Always keep some snap traps set with fresh bait to catch them as they get in, if they do continue getting in. Another option is to buy multi-catch live traps for mice-more user friendly and can be left go longer without checking, in the event that your attic is hard to get into. Look for the Tin-Cat brand-they make wind-up traps but I don’t like them-they also make a passive non-mechanical trap that employs a ramp and counter balance way of trapping. The mechanical ones break to easily.


----------



## sooz19 (Oct 17, 2011)

We definitely plan on keeping traps set year round now...and are checking them every other day or so (unless we think we hear something at night - which usually turns out to be rain or something outside). So far nothing new has been caught and there don't appear to be any new holes/entry points.

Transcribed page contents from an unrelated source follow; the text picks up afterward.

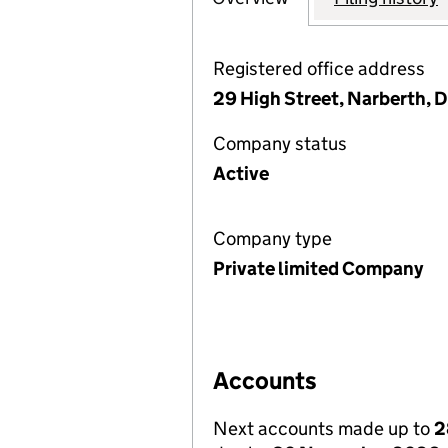
Registered office address
29 High Street, Narberth, 
Company status
Active
Company type
Private limited Company
Accounts
Next accounts made up to
2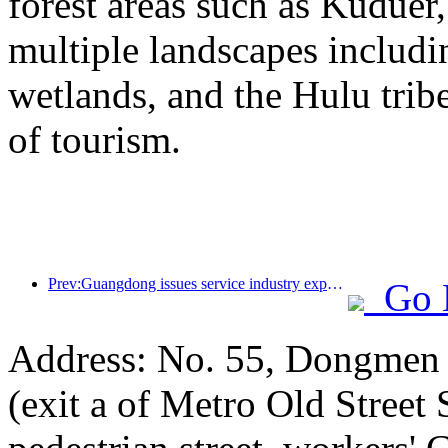
forest areas such as Kudue
multiple landscapes includin
wetlands, and the Hulu trib
of tourism.
Prev:Guangdong issues service industry expansion plan to create a world-class tourist destination in the Greater Bay Area
Go 
Address: No. 55, Dongmen p
(exit a of Metro Old Street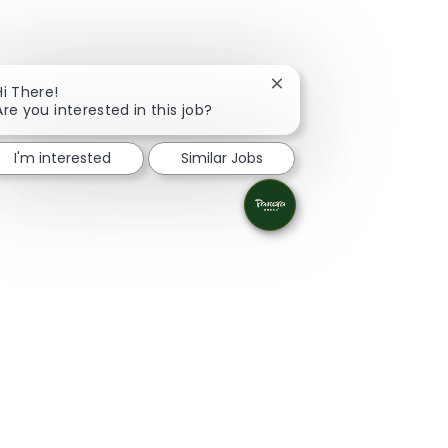
Close chatbot notificati
Hi There!
Are you interested in this job?
I'm interested
Similar Jobs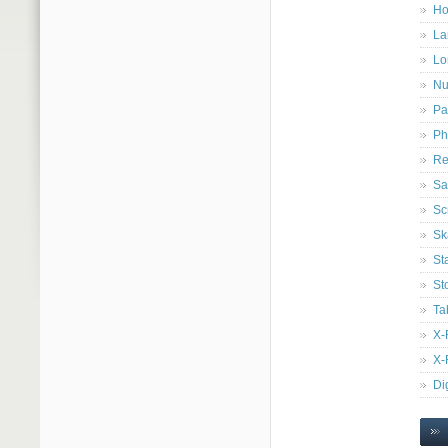
Ho
La
Lo
Nu
Pa
Ph
Re
Sa
Sc
Sk
St
St
Ta
X-
X-
Di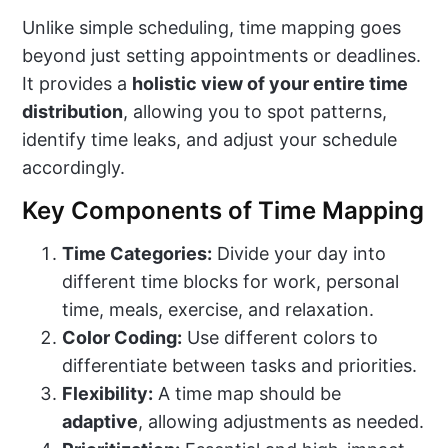
Unlike simple scheduling, time mapping goes
beyond just setting appointments or deadlines.
It provides a
holistic view of your entire time
distribution
, allowing you to spot patterns,
identify time leaks, and adjust your schedule
accordingly.
Key Components of Time Mapping
Time Categories:
Divide your day into
different time blocks for work, personal
time, meals, exercise, and relaxation.
Color Coding:
Use different colors to
differentiate between tasks and priorities.
Flexibility:
A time map should be
adaptive
, allowing adjustments as needed.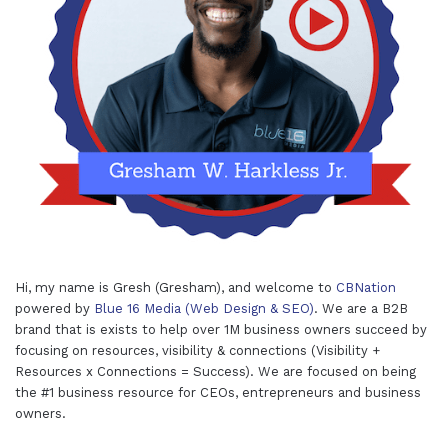
Hi, my name is Gresh (Gresham), and welcome to
CBNation
powered by
Blue 16 Media (Web Design & SEO)
. We are a B2B
brand that is exists to help over 1M business owners succeed by
focusing on resources, visibility & connections (Visibility +
Resources x Connections = Success). We are focused on being
the #1 business resource for CEOs, entrepreneurs and business
owners.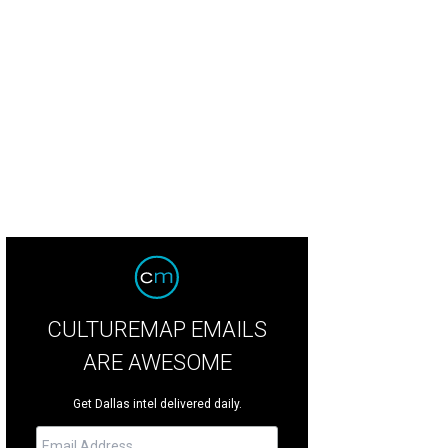
wn Marion is one of the few players left from the 2011 championship team.
CULTUREMAP EMAILS
ARE AWESOME
Get Dallas intel delivered daily.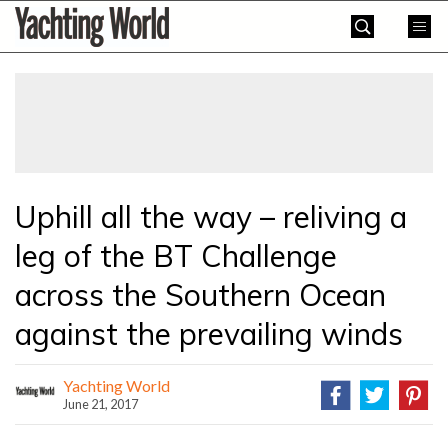
Skip
Yachting
to
World
content
»
Uphill all the way – reliving a
leg of the BT Challenge
across the Southern Ocean
against the prevailing winds
Yachting World
June 21, 2017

I just hate the thought that there could possibly be a few stubborn ones that are avoiding our traps and still hanging out up there.


----------



## liquidvw (Jun 8, 2009)

The 5 gallon bucket mouse trap works good. If you attic gets below freezing use RV anti freeze instead of water. 

http://www.youtube.com/watch?v=jezQKOl5q-w


----------



## autx790 (Aug 30, 2009)

you gotta eliminate the entry points. Even if you kill them all, more will come back. I had a bad rat problem when i moved into my house. I put up 1/4" hardware cloth all along the openings to my crawlspace and they were gone after that. I think i left it open durning the day for any to get out and then closed it by evening. I know they go out for food at night. I dont think rats like to scale buildings so if you seal up near the ground, trim back bushes, etc, you'll probably get rid of the problem. Squirrels do like to scale buildings and if there are openings up top, they could start coming in. I had that problem to fix after the rats. Tried the electronic noise box that the guy at HD assured me would work. It did nothing but freak them out and make them huddle in a ball in the corner.  Even though the entry hole was right next to them. I returned it.


----------



## sooz19 (Oct 17, 2011)

That was the first thing we did after finding out we had them in the house (seal everything up that is). We do checks every couple of days to make sure there are no new holes and everythign is still secure.

But almost another 10 days with seemingly no activity - traps are all still set and baited (peanut butter still there), no noises at night and no new droppings from what we can tell but this is a challenge to determine for sure in the attic as we are still cleaning out all the old insulation.


----------



## sooz19 (Oct 17, 2011)

Well, our exterminator came again on Friday...and proceeded to find one mouse in a sticky trap in the basement. So, he and my husband walked through the unfinished portion again and found a few more airways to plug to be on the safe side (which was done a few short hours later). From what he said though, he thinks that this most recent one was just that...one. He didn't see signs of any more. 

And we just finished sterlizing the attic...all the mouse urine and feces have been removed along with bags and bags of yucky insulation. So now it will be really easy to tell if there is any new activity up there or not.

Here's hoping that they have learned that they are not welcome at our house.


----------



## ChrisDIY (Feb 1, 2010)

Will be making a 5 gallon bucket trap tomorrow.


----------



## Snav (Aug 20, 2009)

Yeah- I'll do the 5-gall trap, too . . . I've just lived with them for years b/c my husband doesn't want to poison the mice (fearing the cat will eat them and fall ill) and glue-traps et al just don't work for *all* of them.


----------